Task goal:
Return these lines from the records verbatim, beginning at the line that contains "уплачено (col_4), начислено (col_3)" and ending after the line that contains "Which series changed".

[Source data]
◇ ◇ ◇ ◇ ◇ ◇ ◇

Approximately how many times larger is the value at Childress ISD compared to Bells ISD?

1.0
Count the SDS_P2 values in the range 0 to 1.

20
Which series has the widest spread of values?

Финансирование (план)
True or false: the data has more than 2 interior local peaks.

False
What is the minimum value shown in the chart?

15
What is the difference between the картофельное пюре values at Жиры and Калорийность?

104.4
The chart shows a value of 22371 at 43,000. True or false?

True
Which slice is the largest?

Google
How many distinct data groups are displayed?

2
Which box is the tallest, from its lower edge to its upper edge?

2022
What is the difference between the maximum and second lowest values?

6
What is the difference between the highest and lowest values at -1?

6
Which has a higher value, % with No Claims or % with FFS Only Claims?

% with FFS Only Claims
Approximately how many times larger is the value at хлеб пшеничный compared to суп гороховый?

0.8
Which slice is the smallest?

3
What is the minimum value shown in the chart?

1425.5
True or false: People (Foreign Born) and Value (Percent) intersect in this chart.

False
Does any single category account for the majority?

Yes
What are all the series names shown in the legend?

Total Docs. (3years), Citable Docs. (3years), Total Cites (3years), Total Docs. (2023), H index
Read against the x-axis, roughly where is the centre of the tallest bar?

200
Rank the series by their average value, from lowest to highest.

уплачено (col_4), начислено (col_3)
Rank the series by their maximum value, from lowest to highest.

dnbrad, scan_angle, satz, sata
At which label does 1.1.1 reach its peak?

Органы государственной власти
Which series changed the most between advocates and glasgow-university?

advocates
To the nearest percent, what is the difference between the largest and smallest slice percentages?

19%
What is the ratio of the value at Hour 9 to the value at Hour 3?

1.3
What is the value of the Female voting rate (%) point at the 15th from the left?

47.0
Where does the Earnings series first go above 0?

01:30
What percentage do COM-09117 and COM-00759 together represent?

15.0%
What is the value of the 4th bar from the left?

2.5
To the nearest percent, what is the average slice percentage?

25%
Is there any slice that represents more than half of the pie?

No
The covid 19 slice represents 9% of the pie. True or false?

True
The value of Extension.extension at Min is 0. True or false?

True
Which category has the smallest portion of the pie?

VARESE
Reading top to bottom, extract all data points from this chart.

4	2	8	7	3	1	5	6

◇ ◇ ◇ ◇ ◇ ◇ ◇

Reply to the exercise:
уплачено (col_4), начислено (col_3)
Rank the series by their maximum value, from lowest to highest.

dnbrad, scan_angle, satz, sata
At which label does 1.1.1 reach its peak?

Органы государственной власти
Which series changed the most between advocates and glasgow-university?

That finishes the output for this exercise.